TweetFollow Us on Twitter

Tips & Tidbits

Volume Number: 21 (2005)
Issue Number: 9
Column Tag: Programming

Tips & Tidbits

Centralized Device Logging With Tiger and Syslogd

by Aaron Adams

Many network devices, such as routers, firewalls, and wireless access points, have the ability to send logging information to other listening devices called syslog servers. Mac OS X uses a syslog server daemon to record its own logging information, and that same daemon can also be configured to accept logging information from external devices. In this quick tutorial, we'll do just that by editing a text file, and using a new Tiger feature.

With Tiger, syslogd is initiated upon system startup by launchd, a new Apple daemon that manages the instantiation of other daemons and processes. System daemons are launched with the aid of a plist, an XML text file, placed in /System/Library/LaunchDaemons, and a file in that folder, named com.apple.syslogd.plist, is what we must edit to enable external logging functionality.
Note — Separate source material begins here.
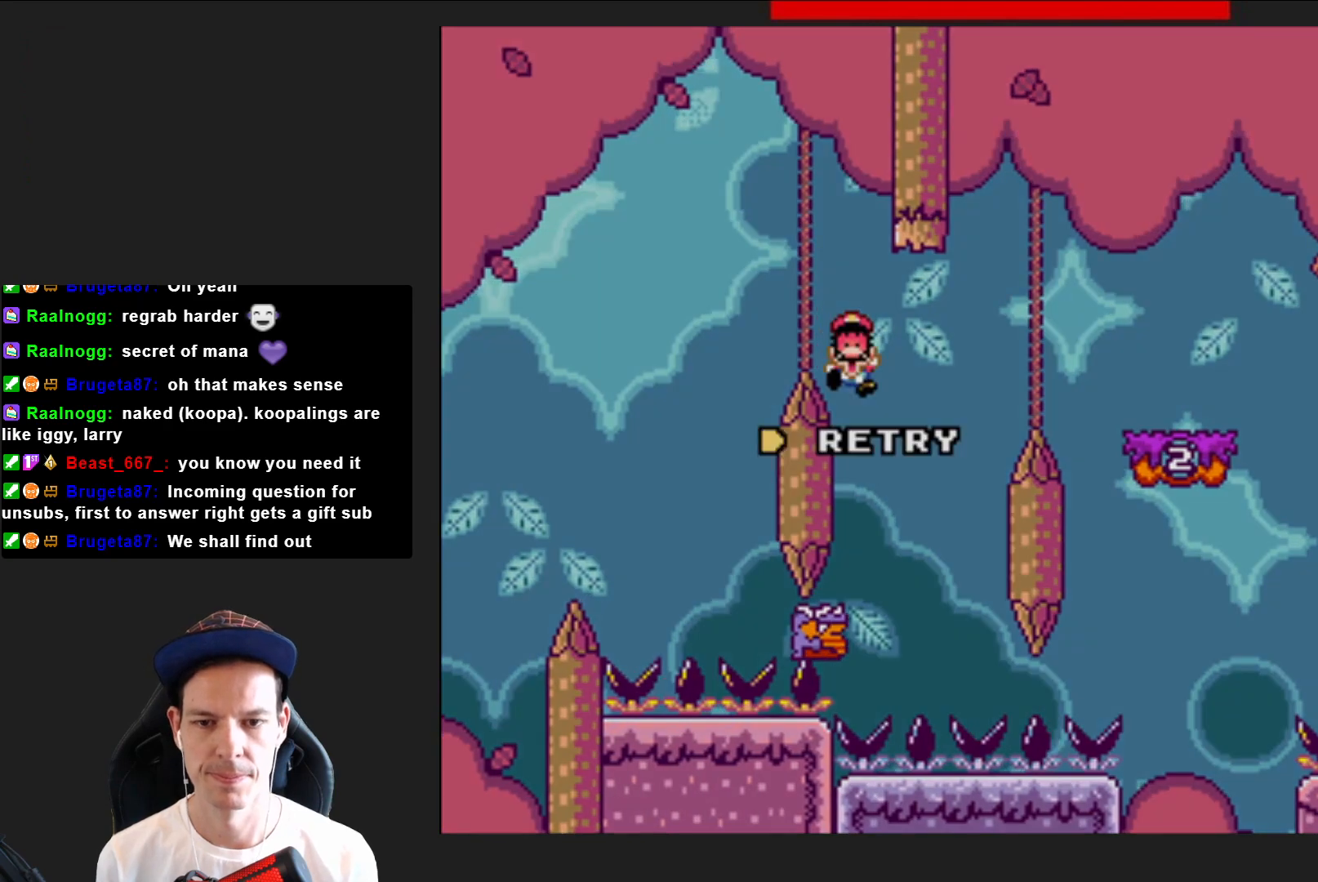
{"buttons": ["SQUARE"], "right_stick": "center", "events": [[101, "CROSS", "up"], [167, "CROSS", "down"], [267, "CROSS", "up"], [368, "SQUARE", "down"]]}
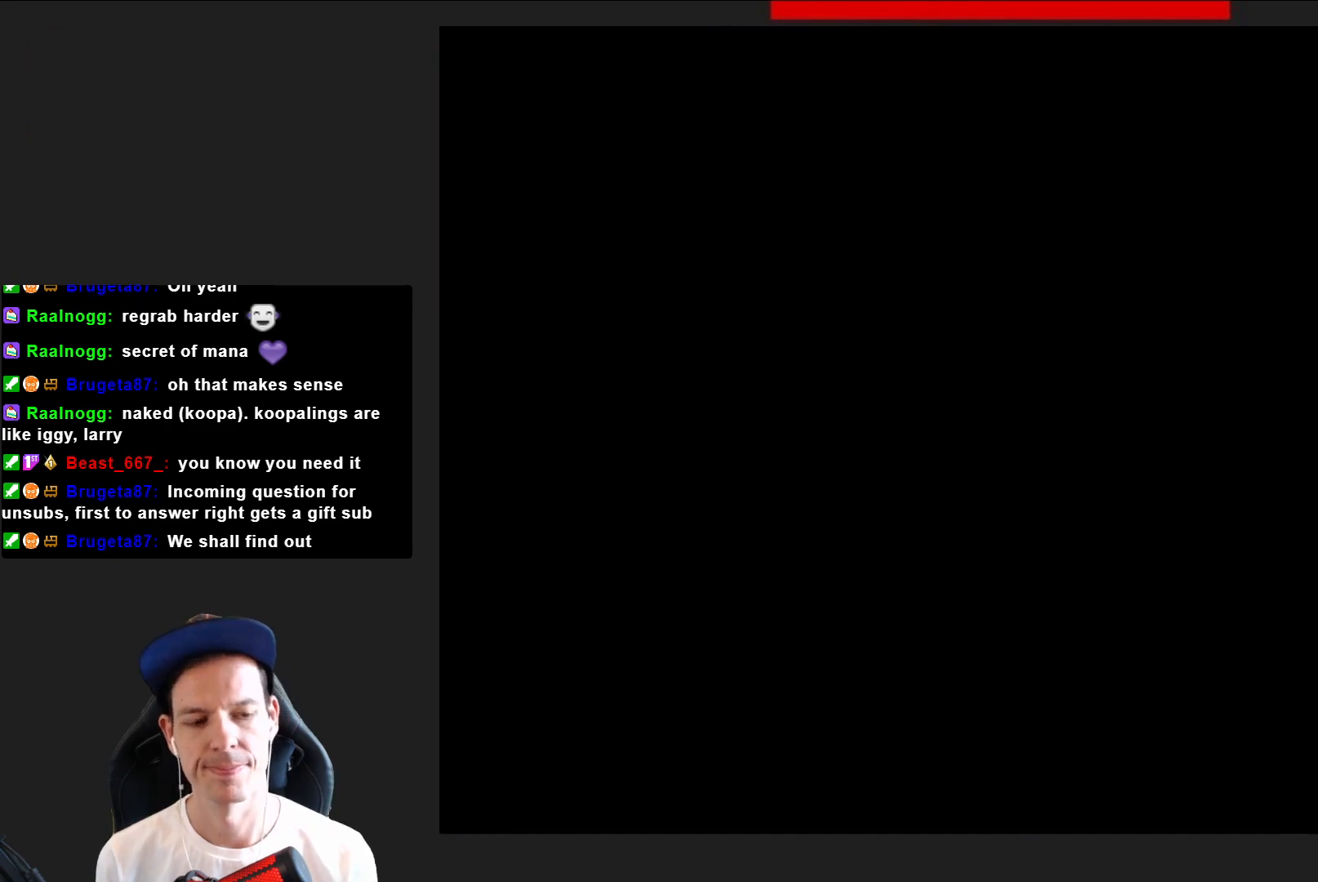
{"buttons": ["SQUARE", "DPAD_RIGHT"], "right_stick": "center", "events": [[167, "DPAD_RIGHT", "down"]]}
It's probably simplest to edit this plist in the Terminal. Backing up this plist file before editing it is a good idea, so start up Terminal and enter this line at the prompt: 

cp /System/Library/LaunchDaemons/com.apple.syslogd.plist ~/Desktop/

For those unfamiliar with the Terminal, this command copies the plist file to the desktop for temporary safekeeping. The command to restore the file back to its original state is inversely thus: 

sudo cp ~/Desktop/com.apple.syslogd.plist /System/Library/LaunchDaemons/

Next, we proceed to edit the plist:

sudo nano /System/Library/LaunchDaemons/com.apple.syslogd.plist

This line starts up the text editor nano as the root user to edit the plist file mentioned above. Scroll down to this line: 

<string>/usr/sbin/syslogd</string>

...and add the following directly below it: 

<string>-u</string>

Save and exit. The -u we've inserted is a switch at the end of the syslogd command that tells the process to listen on UDP port 514. Now that syslogd is ready to receive logging messages from other devices, we have to stop the current running syslogd process and restart it with the new option to listen. 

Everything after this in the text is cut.